▶ _Task directions_
Within the records below is a range that opens at the line with "pen holder: none" and closes at the line with "framed print: present [178,60,273,159]". Return that range word for word, both ends included, and only that range.

▶ _The input_

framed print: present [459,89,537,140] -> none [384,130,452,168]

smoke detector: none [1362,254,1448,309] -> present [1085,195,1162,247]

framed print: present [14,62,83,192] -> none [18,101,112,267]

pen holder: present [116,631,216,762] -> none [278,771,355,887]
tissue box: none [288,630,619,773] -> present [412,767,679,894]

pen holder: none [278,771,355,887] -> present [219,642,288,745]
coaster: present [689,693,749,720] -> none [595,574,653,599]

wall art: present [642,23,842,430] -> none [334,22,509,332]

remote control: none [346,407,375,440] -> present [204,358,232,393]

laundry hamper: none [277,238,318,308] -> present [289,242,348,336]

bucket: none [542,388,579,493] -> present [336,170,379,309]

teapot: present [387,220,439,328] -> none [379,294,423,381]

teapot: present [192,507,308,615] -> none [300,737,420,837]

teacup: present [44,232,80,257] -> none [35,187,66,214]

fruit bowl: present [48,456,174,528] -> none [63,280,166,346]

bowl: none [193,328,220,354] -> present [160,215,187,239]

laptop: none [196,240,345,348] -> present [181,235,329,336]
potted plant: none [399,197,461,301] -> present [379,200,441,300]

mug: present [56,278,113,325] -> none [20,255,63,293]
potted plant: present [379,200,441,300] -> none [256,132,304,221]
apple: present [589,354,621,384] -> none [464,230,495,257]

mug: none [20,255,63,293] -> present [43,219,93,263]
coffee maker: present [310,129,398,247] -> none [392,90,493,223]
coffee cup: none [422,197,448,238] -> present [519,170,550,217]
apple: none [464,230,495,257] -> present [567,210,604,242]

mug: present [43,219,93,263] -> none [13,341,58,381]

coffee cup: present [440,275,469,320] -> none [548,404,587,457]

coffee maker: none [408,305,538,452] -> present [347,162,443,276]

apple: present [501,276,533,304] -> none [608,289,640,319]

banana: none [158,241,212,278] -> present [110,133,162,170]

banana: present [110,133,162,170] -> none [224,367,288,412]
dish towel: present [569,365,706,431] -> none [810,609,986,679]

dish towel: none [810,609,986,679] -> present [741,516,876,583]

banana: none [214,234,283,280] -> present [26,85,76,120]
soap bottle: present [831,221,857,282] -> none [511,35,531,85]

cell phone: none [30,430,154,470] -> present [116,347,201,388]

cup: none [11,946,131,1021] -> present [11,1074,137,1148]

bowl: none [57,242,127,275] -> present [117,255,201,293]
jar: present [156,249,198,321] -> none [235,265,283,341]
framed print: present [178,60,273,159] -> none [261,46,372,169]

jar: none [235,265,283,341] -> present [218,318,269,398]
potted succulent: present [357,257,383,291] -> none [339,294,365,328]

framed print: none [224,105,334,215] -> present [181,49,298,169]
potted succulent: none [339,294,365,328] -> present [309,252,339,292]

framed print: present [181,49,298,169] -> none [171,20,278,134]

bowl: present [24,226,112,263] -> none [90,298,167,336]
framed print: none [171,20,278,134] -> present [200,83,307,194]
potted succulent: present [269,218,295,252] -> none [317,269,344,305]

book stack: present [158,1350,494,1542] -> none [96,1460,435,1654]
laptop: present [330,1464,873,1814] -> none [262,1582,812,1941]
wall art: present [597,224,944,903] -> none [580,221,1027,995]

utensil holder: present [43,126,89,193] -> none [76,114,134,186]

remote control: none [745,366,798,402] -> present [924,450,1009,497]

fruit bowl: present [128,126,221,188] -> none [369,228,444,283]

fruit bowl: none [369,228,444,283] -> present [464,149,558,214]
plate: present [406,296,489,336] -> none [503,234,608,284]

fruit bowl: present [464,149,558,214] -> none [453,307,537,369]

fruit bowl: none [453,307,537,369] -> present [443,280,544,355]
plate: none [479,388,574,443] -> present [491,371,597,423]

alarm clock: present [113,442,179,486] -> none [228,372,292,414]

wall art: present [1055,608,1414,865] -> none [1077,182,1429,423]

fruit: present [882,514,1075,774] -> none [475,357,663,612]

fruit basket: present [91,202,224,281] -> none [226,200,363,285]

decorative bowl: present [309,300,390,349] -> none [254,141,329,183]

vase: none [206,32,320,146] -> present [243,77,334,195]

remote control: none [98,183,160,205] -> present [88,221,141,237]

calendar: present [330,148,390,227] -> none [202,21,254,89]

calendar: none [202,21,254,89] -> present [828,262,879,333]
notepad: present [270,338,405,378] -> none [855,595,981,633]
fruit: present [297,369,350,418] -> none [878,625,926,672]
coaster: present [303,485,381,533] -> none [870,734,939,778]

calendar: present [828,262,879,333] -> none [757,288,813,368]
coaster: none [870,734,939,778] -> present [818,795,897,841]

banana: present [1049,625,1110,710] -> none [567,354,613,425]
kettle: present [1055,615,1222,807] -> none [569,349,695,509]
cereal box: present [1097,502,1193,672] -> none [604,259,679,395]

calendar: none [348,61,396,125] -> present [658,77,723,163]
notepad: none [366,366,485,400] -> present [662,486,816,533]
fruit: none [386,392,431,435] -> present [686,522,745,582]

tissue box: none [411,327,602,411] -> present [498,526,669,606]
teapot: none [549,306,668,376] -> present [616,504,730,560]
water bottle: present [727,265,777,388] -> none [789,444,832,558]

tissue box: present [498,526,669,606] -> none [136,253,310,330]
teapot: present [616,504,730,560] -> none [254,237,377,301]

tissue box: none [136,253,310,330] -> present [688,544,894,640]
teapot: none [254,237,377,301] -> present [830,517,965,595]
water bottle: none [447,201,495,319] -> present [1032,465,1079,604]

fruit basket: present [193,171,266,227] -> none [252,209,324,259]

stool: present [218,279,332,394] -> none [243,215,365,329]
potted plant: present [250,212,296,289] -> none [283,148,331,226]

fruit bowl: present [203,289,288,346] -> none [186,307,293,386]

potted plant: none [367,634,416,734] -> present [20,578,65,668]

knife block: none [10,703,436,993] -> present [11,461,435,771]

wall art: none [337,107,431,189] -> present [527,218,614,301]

▶ _Solution to this problem_
pen holder: none [278,771,355,887] -> present [219,642,288,745]
coaster: present [689,693,749,720] -> none [595,574,653,599]

wall art: present [642,23,842,430] -> none [334,22,509,332]

remote control: none [346,407,375,440] -> present [204,358,232,393]

laundry hamper: none [277,238,318,308] -> present [289,242,348,336]

bucket: none [542,388,579,493] -> present [336,170,379,309]

teapot: present [387,220,439,328] -> none [379,294,423,381]

teapot: present [192,507,308,615] -> none [300,737,420,837]

teacup: present [44,232,80,257] -> none [35,187,66,214]

fruit bowl: present [48,456,174,528] -> none [63,280,166,346]

bowl: none [193,328,220,354] -> present [160,215,187,239]

laptop: none [196,240,345,348] -> present [181,235,329,336]
potted plant: none [399,197,461,301] -> present [379,200,441,300]

mug: present [56,278,113,325] -> none [20,255,63,293]
potted plant: present [379,200,441,300] -> none [256,132,304,221]
apple: present [589,354,621,384] -> none [464,230,495,257]

mug: none [20,255,63,293] -> present [43,219,93,263]
coffee maker: present [310,129,398,247] -> none [392,90,493,223]
coffee cup: none [422,197,448,238] -> present [519,170,550,217]
apple: none [464,230,495,257] -> present [567,210,604,242]

mug: present [43,219,93,263] -> none [13,341,58,381]

coffee cup: present [440,275,469,320] -> none [548,404,587,457]

coffee maker: none [408,305,538,452] -> present [347,162,443,276]

apple: present [501,276,533,304] -> none [608,289,640,319]

banana: none [158,241,212,278] -> present [110,133,162,170]

banana: present [110,133,162,170] -> none [224,367,288,412]
dish towel: present [569,365,706,431] -> none [810,609,986,679]

dish towel: none [810,609,986,679] -> present [741,516,876,583]

banana: none [214,234,283,280] -> present [26,85,76,120]
soap bottle: present [831,221,857,282] -> none [511,35,531,85]

cell phone: none [30,430,154,470] -> present [116,347,201,388]

cup: none [11,946,131,1021] -> present [11,1074,137,1148]

bowl: none [57,242,127,275] -> present [117,255,201,293]
jar: present [156,249,198,321] -> none [235,265,283,341]
framed print: present [178,60,273,159] -> none [261,46,372,169]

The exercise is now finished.